--- Records shown ---

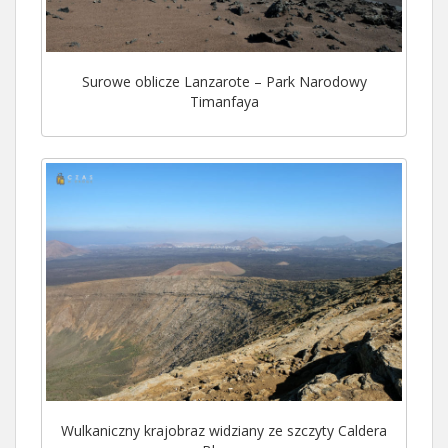
Surowe oblicze Lanzarote – Park Narodowy
Timanfaya
Wulkaniczny krajobraz widziany ze szczyty Caldera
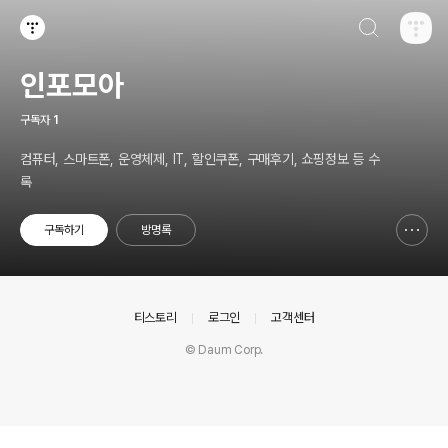
검색하기
티스토리
인포모아
구독자
1
컴퓨터, 스마트폰, 운영체제, IT, 할인쿠폰, 구매후기, 쇼핑정보 등 수
록
구독하기
방명록
신고하기 레이어
열기
의안내
티스토리
로그인
고객센터
© Daum Corp.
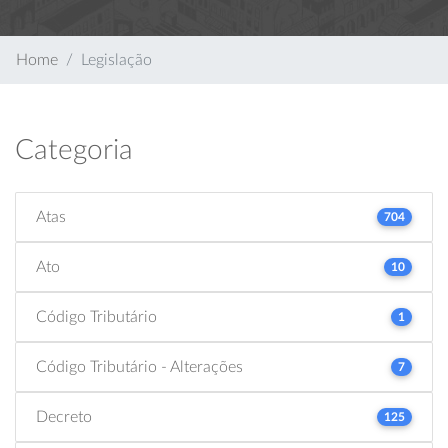
Home
Legislação
Categoria
Atas
704
Ato
10
Código Tributário
1
Código Tributário - Alterações
7
Decreto
125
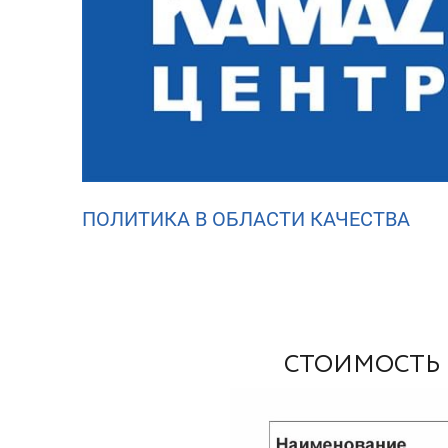
ПОЛИТИКА В ОБЛАСТИ КАЧЕСТВА
СТОИМОСТЬ 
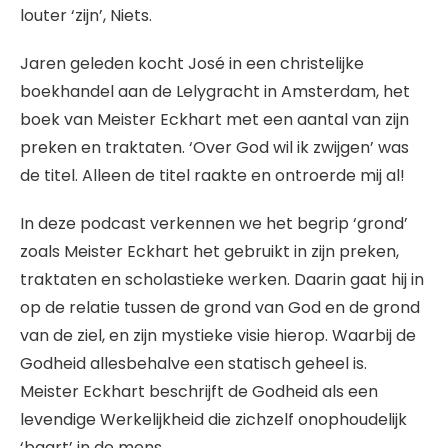
louter ‘zijn’, Niets.
Jaren geleden kocht José in een christelijke
boekhandel aan de Lelygracht in Amsterdam, het
boek van Meister Eckhart met een aantal van zijn
preken en traktaten. ‘Over God wil ik zwijgen’ was
de titel. Alleen de titel raakte en ontroerde mij al!
In deze podcast verkennen we het begrip ‘grond’
zoals Meister Eckhart het gebruikt in zijn preken,
traktaten en scholastieke werken. Daarin gaat hij in
op de relatie tussen de grond van God en de grond
van de ziel, en zijn mystieke visie hierop. Waarbij de
Godheid allesbehalve een statisch geheel is.
Meister Eckhart beschrijft de Godheid als een
levendige Werkelijkheid die zichzelf onophoudelijk
‘baart’ in de mens.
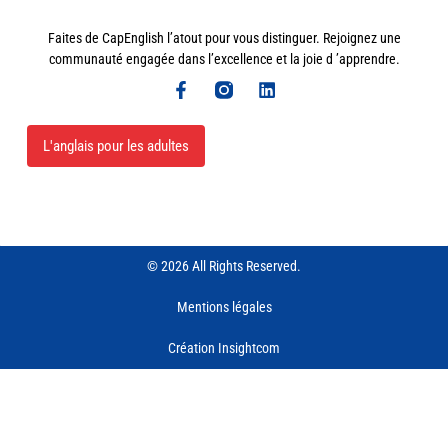
Faites de CapEnglish l’atout pour vous distinguer. Rejoignez une
communauté engagée dans l’excellence et la joie d ’apprendre.
L'anglais pour les adultes
© 2026 All Rights Reserved.
Mentions légales
Création Insightcom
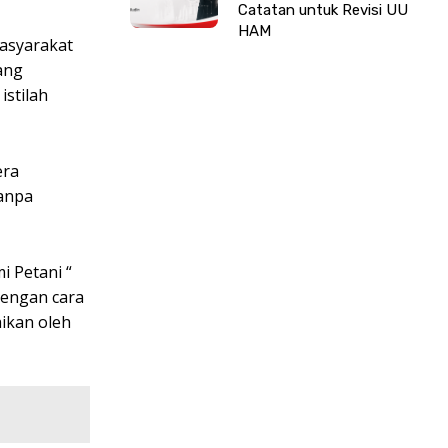
Catatan untuk Revisi UU
HAM
masyarakat
ang
istilah
era
tanpa
i Petani “
dengan cara
ikan oleh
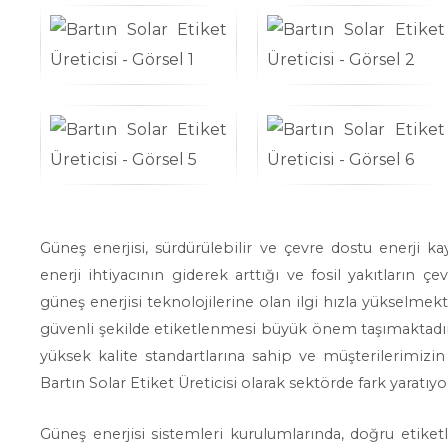
Güneş enerjisi, sürdürülebilir ve çevre dostu enerji 
enerji ihtiyacının giderek arttığı ve fosil yakıtların ç
güneş enerjisi teknolojilerine olan ilgi hızla yükselme
güvenli şekilde etiketlenmesi büyük önem taşımaktadır.
yüksek kalite standartlarına sahip ve müşterilerimizin
Bartın Solar Etiket Üreticisi olarak sektörde fark yaratıyo
Güneş enerjisi sistemleri kurulumlarında, doğru etike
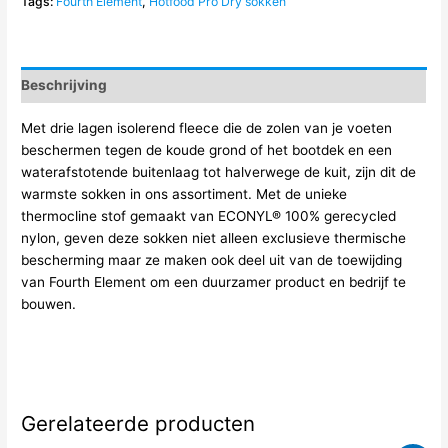
Tags:
Fourth Element
,
Hotfood Pro Dry sokken
Droogpak
Sokken
aantal
Beschrijving
Met drie lagen isolerend fleece die de zolen van je voeten
beschermen tegen de koude grond of het bootdek en een
waterafstotende buitenlaag tot halverwege de kuit, zijn dit de
warmste sokken in ons assortiment. Met de unieke
thermocline stof gemaakt van ECONYL® 100% gerecycled
nylon, geven deze sokken niet alleen exclusieve thermische
bescherming maar ze maken ook deel uit van de toewijding
van Fourth Element om een duurzamer product en bedrijf te
bouwen.
Gerelateerde producten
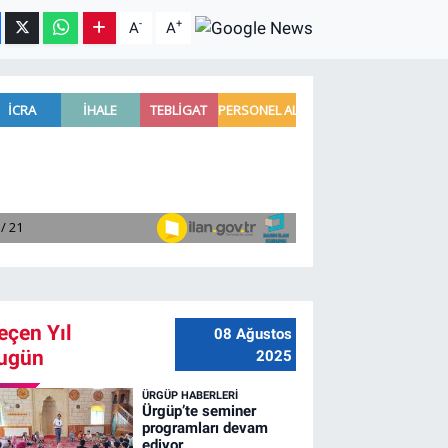
-
+
A
A
eçen Yıl
08 Ağustos
ugün
2025
ÜRGÜP HABERLERI
Ürgüp’te seminer
programları devam
ediyor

--- Work instruction ---
Locate each line in the rows above that contains the string "traktaten" and copy every such line in full.

--- Answer for this exercise ---
preken en traktaten. ‘Over God wil ik zwijgen’ was
traktaten en scholastieke werken. Daarin gaat hij in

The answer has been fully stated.